Ils sont déçus parce que, malgré les atouts considérables de notre territoire tarnais dont la diversité est à l'image de l'agriculture française, ils n'arrivent pas à trouver un modèle économique nouveau pour remplacer le modèle productiviste de l'après-guerre – qui, rappelons-le, a tout de même permis à 4 % de nos concitoyens de nourrir tous les autres !

Nous avons pourtant les savoir-faire, les cultures et les identités de terroir, les bonnes pratiques environnementales, les paysages – sans parler du bon sens paysan qui existe encore dans nos campagnes et dans nos montagnes et qui, quoi qu'en pensent certains ayatollahs de l'écologie, permet d'éviter bien des dérapages et de garder les pieds sur terre pour produire de façon à la fois responsable et fiable.

Pour moi, l'avenir, c'est une agriculture raisonnée, ce sont des marchés régulés et des producteurs qui vivent de leur travail grâce à des prix rémunérateurs plutôt qu'à des subventions. L'agriculture joue en outre un rôle important dans l'aménagement du territoire. Dans le canton de Vabre, situé dans la montagne tarnaise que je connais bien, 40 % de la population active vit directement de l'agriculture, contre 4 % pour l'ensemble de notre pays : toute mesure que nous prendrons y aura donc un effet dix fois plus important que la moyenne nationale. Nous devons donc réfléchir, tous ensemble, à la nécessité de soutenir la filière agricole : dans l'arrière-pays méditerranéen, l'agriculture agro-pastorale traditionnelle a été sacrifiée sur l'autel de la productivité ; aujourd'hui, la collectivité est obligée d'investir certainement dix fois plus que ce qu'il aurait fallu pour conserver une agriculture de proximité – ne serait-ce que pour lutter contre les incendies de forêt. Il faut méditer cet exemple.

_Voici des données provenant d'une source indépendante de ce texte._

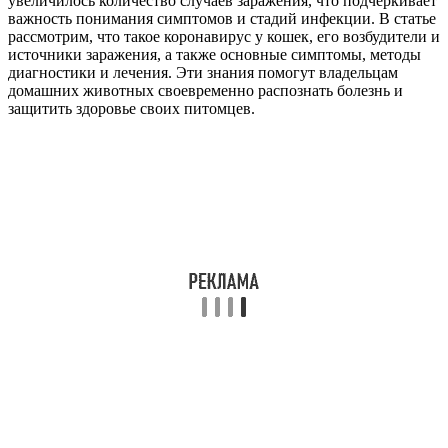
увеличилось количество случаев заражения, что подчеркивает
важность понимания симптомов и стадий инфекции. В статье
рассмотрим, что такое коронавирус у кошек, его возбудители и
источники заражения, а также основные симптомы, методы
диагностики и лечения. Эти знания помогут владельцам
домашних животных своевременно распознать болезнь и
защитить здоровье своих питомцев.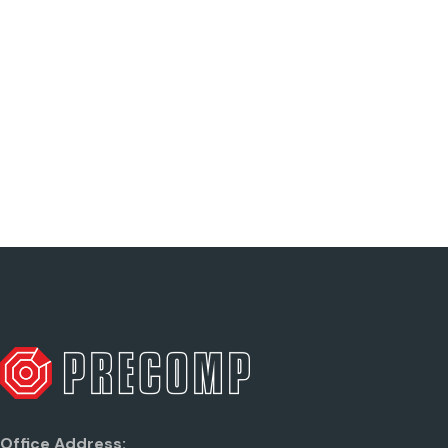
Office Address: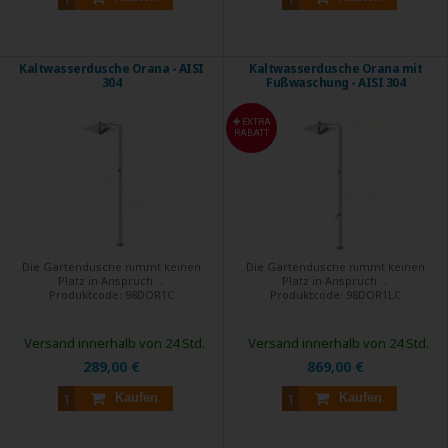
Kaltwasserdusche Orana - AISI
Kaltwasserdusche Orana mit
304
Fußwaschung - AISI 304
EXTRA
RABATT
Die Gartendusche nimmt keinen
Die Gartendusche nimmt keinen
Platz in Anspruch ...
Platz in Anspruch ...
Produktcode:
98DOR1C
Produktcode:
98DOR1LC
Versand innerhalb von 24 Std.
Versand innerhalb von 24 Std.
289,00 €
869,00 €
Kaufen
Kaufen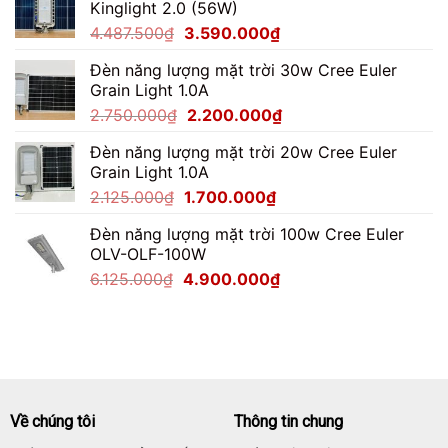
Kinglight 2.0 (56W)
7.062.500₫.
là:
Giá
Giá
4.487.500
₫
3.590.000
₫
5.650.000₫.
gốc
hiện
Đèn năng lượng mặt trời 30w Cree Euler
là:
tại
Grain Light 1.0A
4.487.500₫.
là:
Giá
Giá
2.750.000
₫
2.200.000
₫
3.590.000₫.
gốc
hiện
Đèn năng lượng mặt trời 20w Cree Euler
là:
tại
Grain Light 1.0A
2.750.000₫.
là:
Giá
Giá
2.125.000
₫
1.700.000
₫
2.200.000₫.
gốc
hiện
Đèn năng lượng mặt trời 100w Cree Euler
là:
tại
OLV-OLF-100W
2.125.000₫.
là:
Giá
Giá
6.125.000
₫
4.900.000
₫
1.700.000₫.
gốc
hiện
là:
tại
6.125.000₫.
là:
4.900.000₫.
Về chúng tôi
Thông tin chung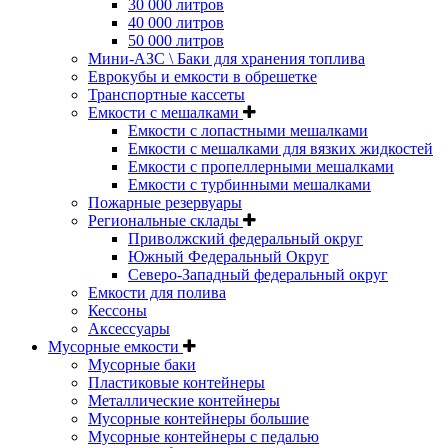
30 000 литров
40 000 литров
50 000 литров
Мини-АЗС \ Баки для хранения топлива
Еврокубы и емкости в обрешетке
Транспортные кассеты
Емкости с мешалками
Емкости с лопастными мешалками
Емкости с мешалками для вязких жидкостей
Емкости с пропеллерными мешалками
Емкости с турбинными мешалками
Пожарные резервуары
Региональные склады
Приволжский федеральный округ
Южный Федеральный Округ
Северо-Западный федеральный округ
Емкости для полива
Кессоны
Аксессуары
Мусорные емкости
Мусорные баки
Пластиковые контейнеры
Металлические контейнеры
Мусорные контейнеры большие
Мусорные контейнеры с педалью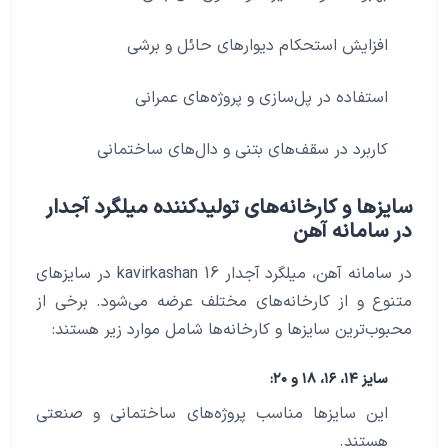
افزایش استحکام دیوارهای حائل و برشی
استفاده در پل‌سازی و پروژه‌های عمرانی
کاربرد در سقف‌های بتنی و دال‌های ساختمانی
سایزها و کارخانه‌های تولیدکننده میلگرد آجدار
در سامانه آهن
در سامانه آهن، میلگرد آجدار 16 kavirkashan در سایزهای
متنوع و از کارخانه‌های مختلف عرضه می‌شود. برخی از
محبوب‌ترین سایزها و کارخانه‌ها شامل موارد زیر هستند:
سایز ۱۴، ۱۶، ۱۸ و ۲۰:
این سایزها مناسب پروژه‌های ساختمانی و صنعتی
هستند.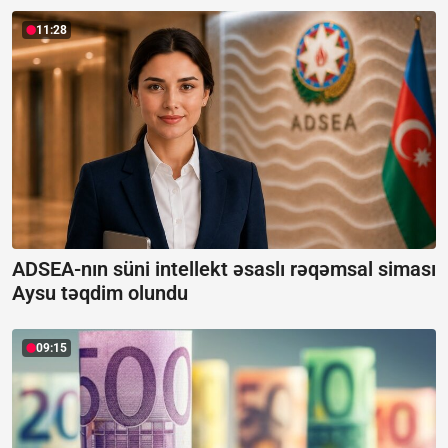
11:28
ADSEA-nın süni intellekt əsaslı rəqəmsal siması
Aysu təqdim olundu
09:15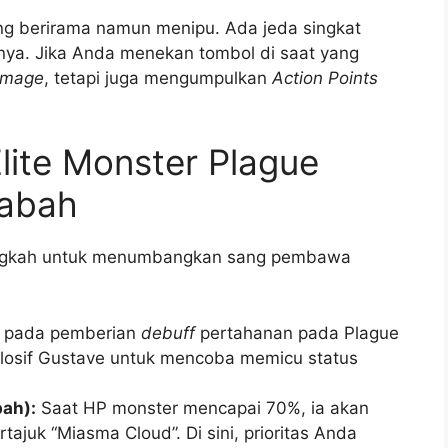
ang berirama namun menipu. Ada jeda singkat
ya. Jika Anda menekan tombol di saat yang
mage
, tetapi juga mengumpulkan
Action Points
lite Monster Plague
abah
langkah untuk menumbangkan sang pembawa
 pada pemberian
debuff
pertahanan pada Plague
losif Gustave untuk mencoba memicu status
ah):
Saat HP monster mencapai 70%, ia akan
uk “Miasma Cloud”. Di sini, prioritas Anda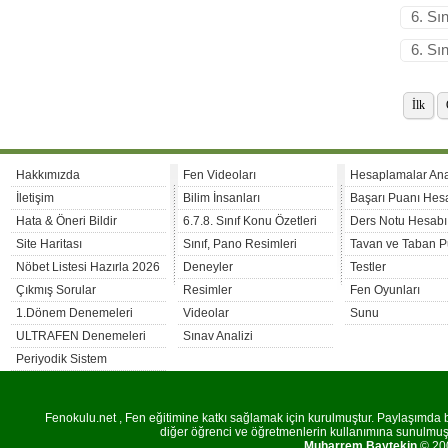
6. Sı
6. Sı
İlk
Hakkımızda
Fen Videoları
Hesaplamalar An
İletişim
Bilim İnsanları
Başarı Puanı Hes
Hata & Öneri Bildir
6.7.8. Sınıf Konu Özetleri
Ders Notu Hesabı
Site Haritası
Sınıf, Pano Resimleri
Tavan ve Taban P
Nöbet Listesi Hazırla 2026
Deneyler
Testler
Çıkmış Sorular
Resimler
Fen Oyunları
1.Dönem Denemeleri
Videolar
Sunu
ULTRAFEN Denemeleri
Sınav Analizi
Periyodik Sistem
Fenokulu.net , Fen eğitimine katkı sağlamak için kurulmuştur. Paylaşımda bu
diğer öğrenci ve öğretmenlerin kullanımına sunulmuştu
Muharrem Baytekin
© 200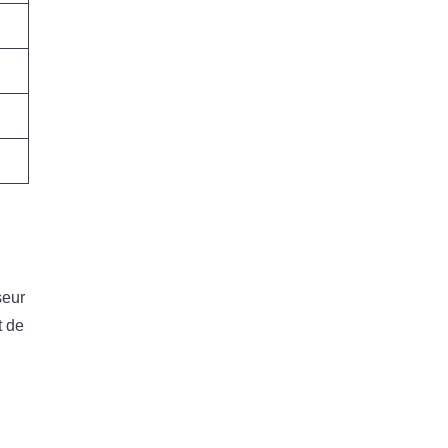
seur
t de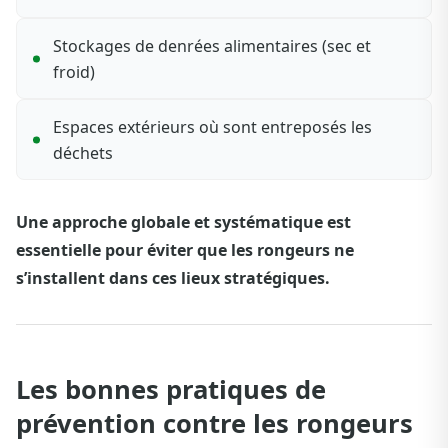
Stockages de denrées alimentaires (sec et
froid)
Espaces extérieurs où sont entreposés les
déchets
Une approche globale et systématique est
essentielle pour éviter que les rongeurs ne
s’installent dans ces lieux stratégiques.
Les bonnes pratiques de
prévention contre les rongeurs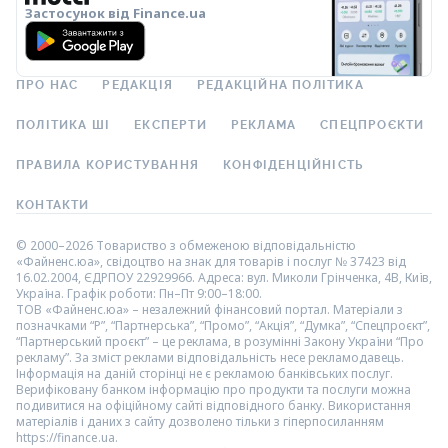
Застосунок від Finance.ua
ПРО НАС
РЕДАКЦІЯ
РЕДАКЦІЙНА ПОЛІТИКА
ПОЛІТИКА ШІ
ЕКСПЕРТИ
РЕКЛАМА
СПЕЦПРОЄКТИ
ПРАВИЛА КОРИСТУВАННЯ
КОНФІДЕНЦІЙНІСТЬ
КОНТАКТИ
© 2000–2026 Товариство з обмеженою відповідальністю
«Файненс.юа», свідоцтво на знак для товарів і послуг № 37423 від
16.02.2004, ЄДРПОУ 22929966. Адреса: вул. Миколи Грінченка, 4В, Київ,
Україна. Графік роботи: Пн–Пт 9:00–18:00.
ТОВ «Файненс.юа» – незалежний фінансовий портал. Матеріали з
позначками “Р”, “Партнерська”, “Промо”, “Акція”, “Думка”, “Спецпроєкт”,
“Партнерський проєкт” – це реклама, в розумінні Закону України “Про
рекламу”. За зміст реклами відповідальність несе рекламодавець.
Інформація на даній сторінці не є рекламою банківських послуг.
Верифіковану банком інформацію про продукти та послуги можна
подивитися на офіційному сайті відповідного банку. Використання
матеріалів і даних з сайту дозволено тільки з гіперпосиланням
https://finance.ua.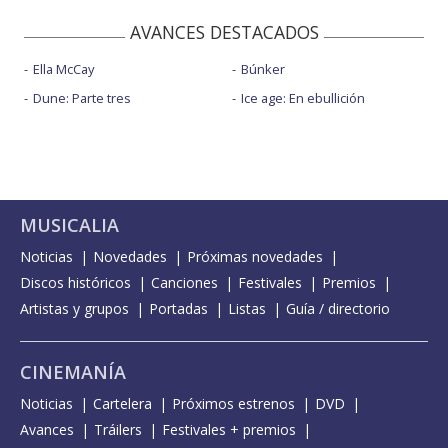
AVANCES DESTACADOS
Ella McCay
Búnker
Dune: Parte tres
Ice age: En ebullición
MUSICALIA
Noticias
Novedades
Próximas novedades
Discos históricos
Canciones
Festivales
Premios
Artistas y grupos
Portadas
Listas
Guía / directorio
CINEMANÍA
Noticias
Cartelera
Próximos estrenos
DVD
Avances
Tráilers
Festivales + premios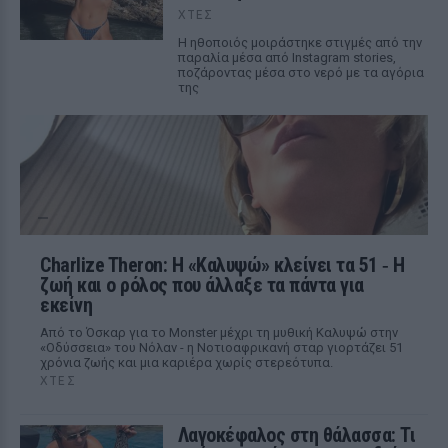
ΧΤΕΣ
Η ηθοποιός μοιράστηκε στιγμές από την
παραλία μέσα από Instagram stories,
ποζάροντας μέσα στο νερό με τα αγόρια
της
Charlize Theron: Η «Καλυψώ» κλείνει τα 51 ‑ H
ζωή και ο ρόλος που άλλαξε τα πάντα για
εκείνη
Από το Όσκαρ για το Monster μέχρι τη μυθική Καλυψώ στην
«Οδύσσεια» του Νόλαν - η Νοτιοαφρικανή σταρ γιορτάζει 51
χρόνια ζωής και μια καριέρα χωρίς στερεότυπα.
ΧΤΕΣ
Λαγοκέφαλος στη θάλασσα: Τι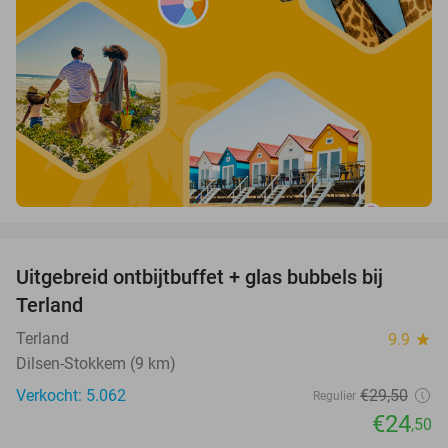
favorite_border
Uitgebreid ontbijtbuffet + glas bubbels bij
17%
Terland
Terland
9.9
star
Dilsen-Stokkem (9 km)
Verkocht: 5.062
€29
,50
Regulier
€24
,50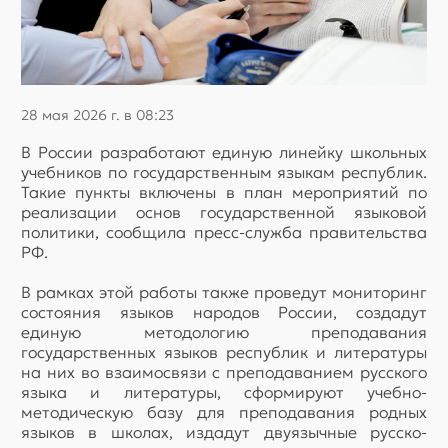
28 мая 2026 г. в 08:23
В России разработают единую линейку школьных
учебников по государственным языкам республик.
Такие пункты включены в план мероприятий по
реализации основ государственной языковой
политики, сообщила пресс-служба правительства
РФ.
В рамках этой работы также проведут мониторинг
состояния языков народов России, создадут
единую методологию преподавания
государственных языков республик и литературы
на них во взаимосвязи с преподаванием русского
языка и литературы, сформируют учебно-
методическую базу для преподавания родных
языков в школах, издадут двуязычные русско-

Monsieur le ministre, les inquiétudes sont grandes pour l'installation de jeunes agriculteurs et la reprise d'exploitations agricoles. Tous les jours, des agriculteurs me disent qu'ils déconseillent à leurs enfants de reprendre leur exploitation. Cela doit aussi nous faire réfléchir.

Il y a d'autres questions, d'autres attentes, auxquelles l'État doit répondre : je pense à la filière roquefort, et à l'injuste et scandaleuse surtaxe imposée depuis une dizaine d'années au roquefort par le gouvernement américain. C'est tout un secteur, toute une filière qui sont pénalisés. Cela provoque un sentiment d'injustice flagrante, auquel il faut répondre.

Je ne développerai pas ici les différents amendements que j'ai déposés, et qui portent sur la souveraineté alimentaire, sur les circuits courts, sur la spécificité de l'agriculture de montagne, sur la lutte contre la perte de terres agricoles. Je ferai aussi des propositions sur la sécurité alimentaire, notamment pour nos jeunes.

Il me paraît essentiel de dire que certaines dispositions de votre texte vont dans le bon sens ; je ne peux que m'en réjouir. Mais je crains que, sans une régulation menée par l'État et appuyée par l'Europe, l'avenir sombre qui hante les nuits de nos agriculteurs ne devienne la réalité des aubes prochaines. (Applaudissements sur les bancs des groupes NC et UMP.)